### Instructions
• a. Reproduce the part of the UnitedHealth hack thread from "The person who" up to and including "has been fired.".
• b. Carry on the UnitedHealth hack thread from the point where it ends.

In a society where privacy had any meaning at all, the top executives at UnitedHealth would be fired -- with no golden parachutes -- or, better yet, indicted for their incompetence and indifference. https://techcrunch.com/2024/04/22/unitedhealth-change-healthcare-hackers-substantial-proportion-americans/
UnitedHealth says Change hackers stole health data on 'substantial proportion of people in America' | TechCrunch

The health tech giant processes 15 billion health transactions a year, and handles health information for about half of all Americans.

TechCrunch
@dangillmor in a society where healthcare had any meaning for public good and not corporate profit, an organization like UnitedHealth wouldn't exist to begin with

@dangillmor

It's OK!

The person who lives in the office basement sorting incoming mail—not at all busy these days, but they're kept on as a favour to their mom—has been found to be at fault and has been fired.

All taken care of. Nothing to see here. Be about your business, citizens.

@dangillmor imagine if this was a Japanese company… the entire c-suite and board would commit seppuku for bringing such shame to themselves and their families.
@dangillmor No excuse for not taking care to secure the data that has med you so much money!

### Stored items
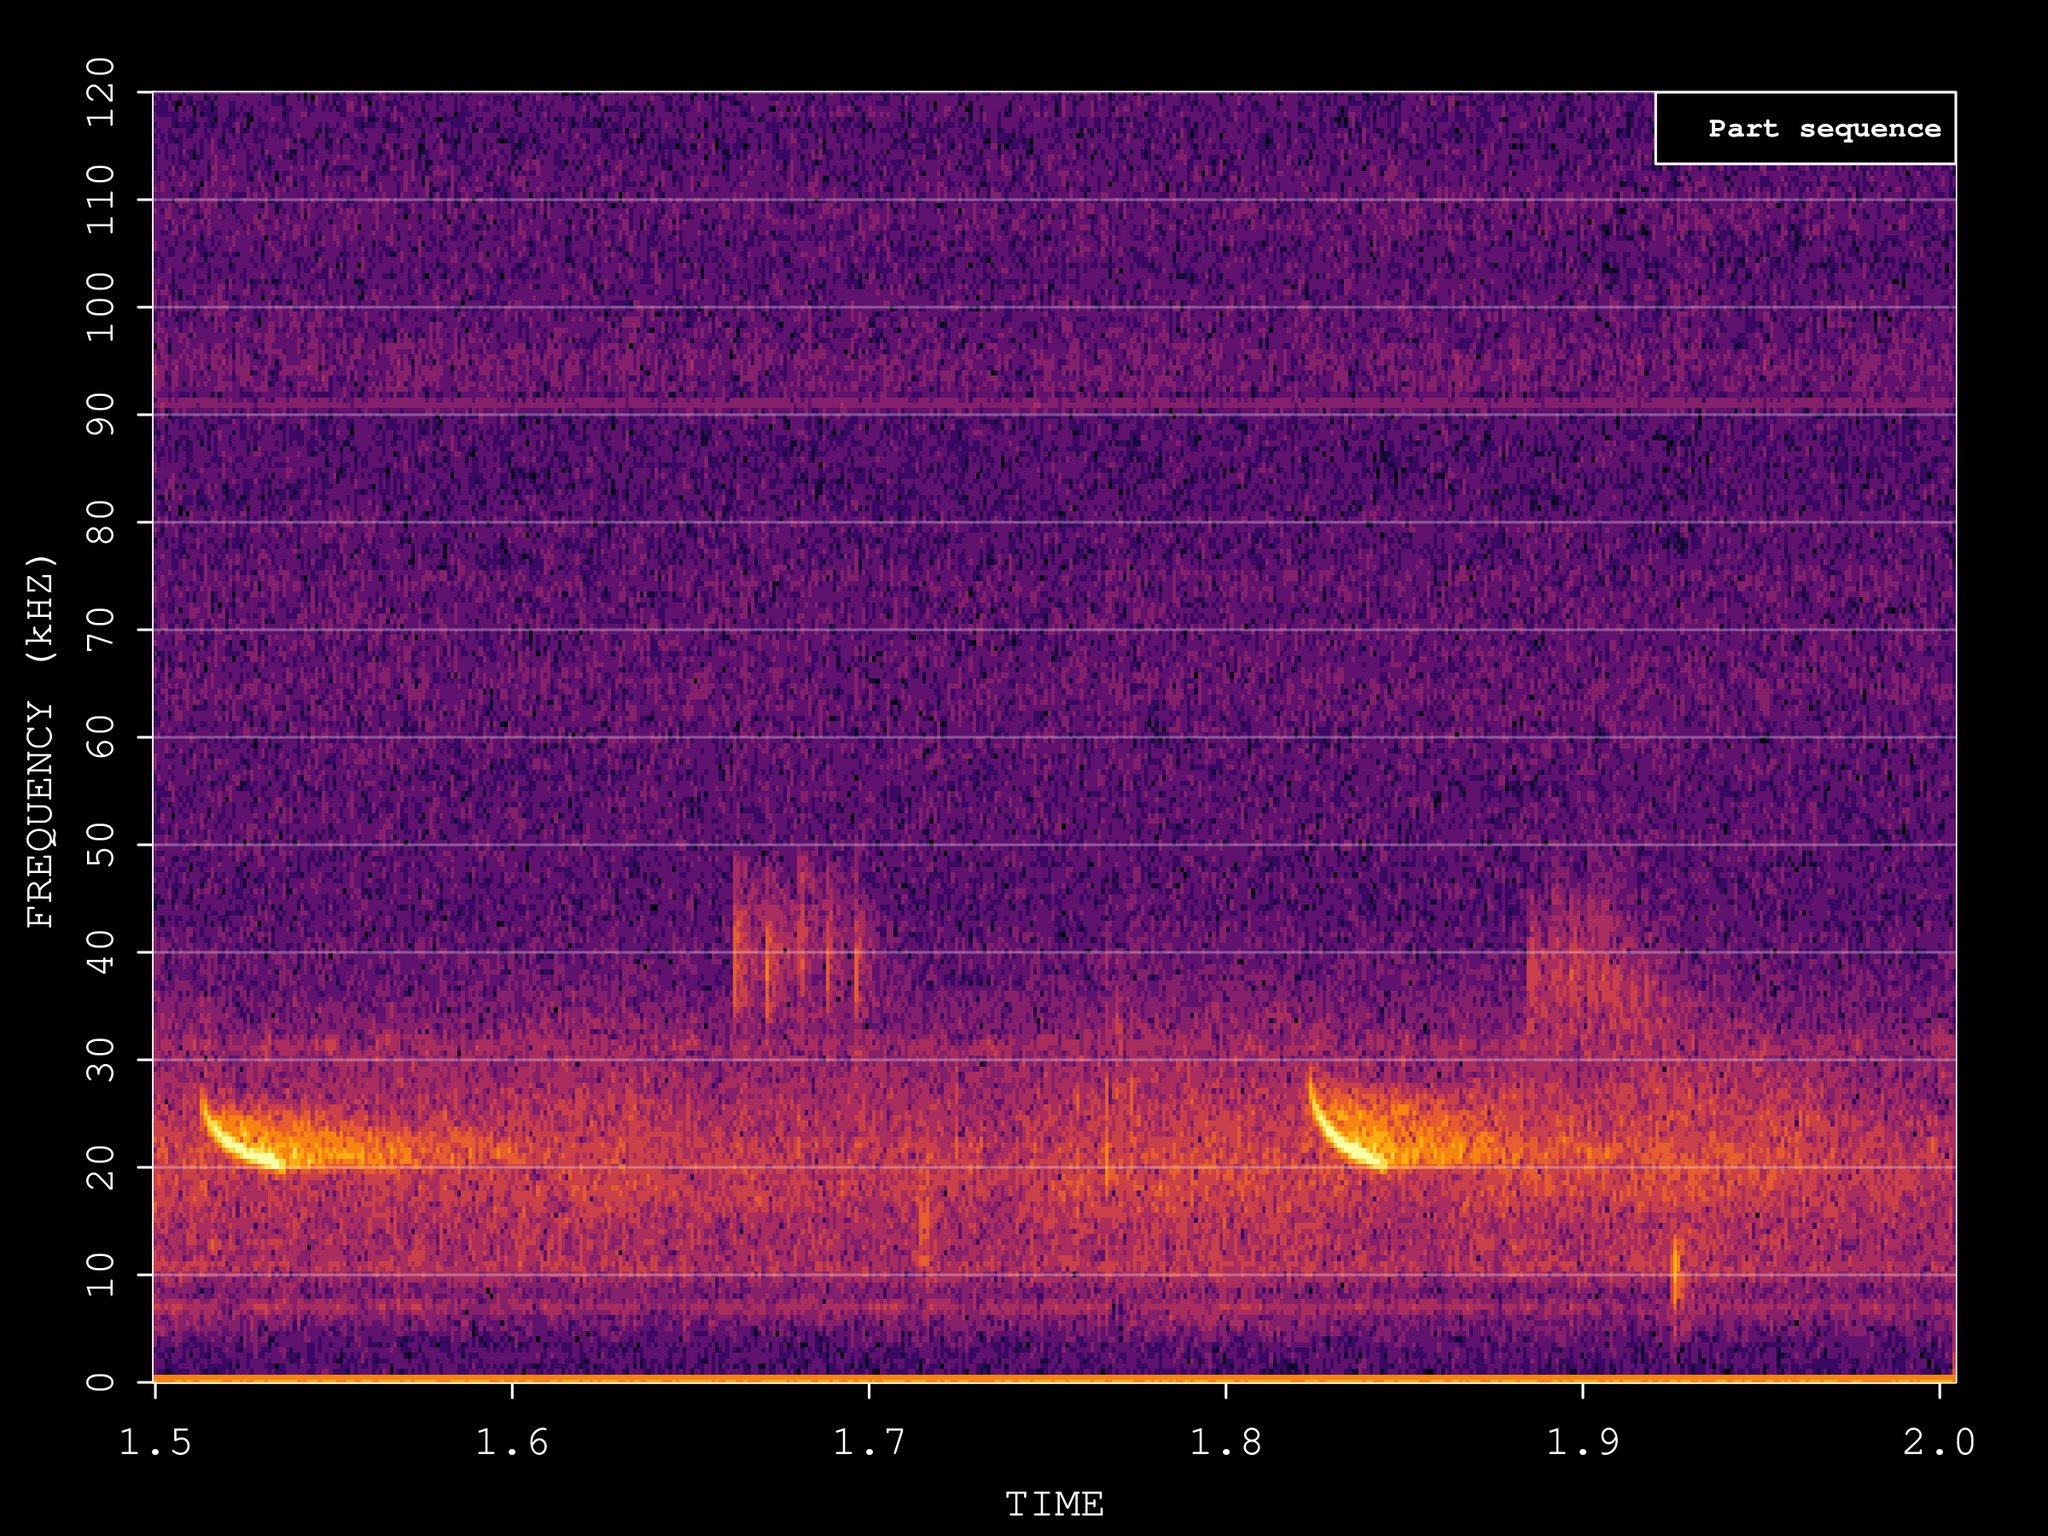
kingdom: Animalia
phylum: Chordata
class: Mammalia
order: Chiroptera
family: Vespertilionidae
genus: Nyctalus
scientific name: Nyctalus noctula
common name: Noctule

* * *

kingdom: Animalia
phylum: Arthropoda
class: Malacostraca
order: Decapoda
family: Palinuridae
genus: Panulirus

### Expected outputs
• a.
The person who lives in the office basement sorting incoming mail—not at all busy these days, but they're kept on as a favour to their mom—has been found to be at fault and has been fired.

• b.
@dangillmor burn them at the stake
@dangillmor Also the #TechCrunch headline. "UnitedHealth lets hackers steal patient data through incompetent security practices and management malfeasance" Fixed it
@dangillmor
UHC exists solely to steal our healthcare. Lax security is just a bonus.

@dangillmor

I'd say that sucks, but the odd chance that the perpetrators might dump that info online somewhere is really my only shot (short of hiring a lawyer) at finding out if my medical record has been red flagged, when, by whom, and why.

Perhaps there will be a nice class action lawsuit later. We can all join up to receive pittance checks.

@dangillmor
If there was willful neglect of safety features, just to save money, criminal charges should be made those responsible. A year of ID monitoring is cheaper than making the data more secure.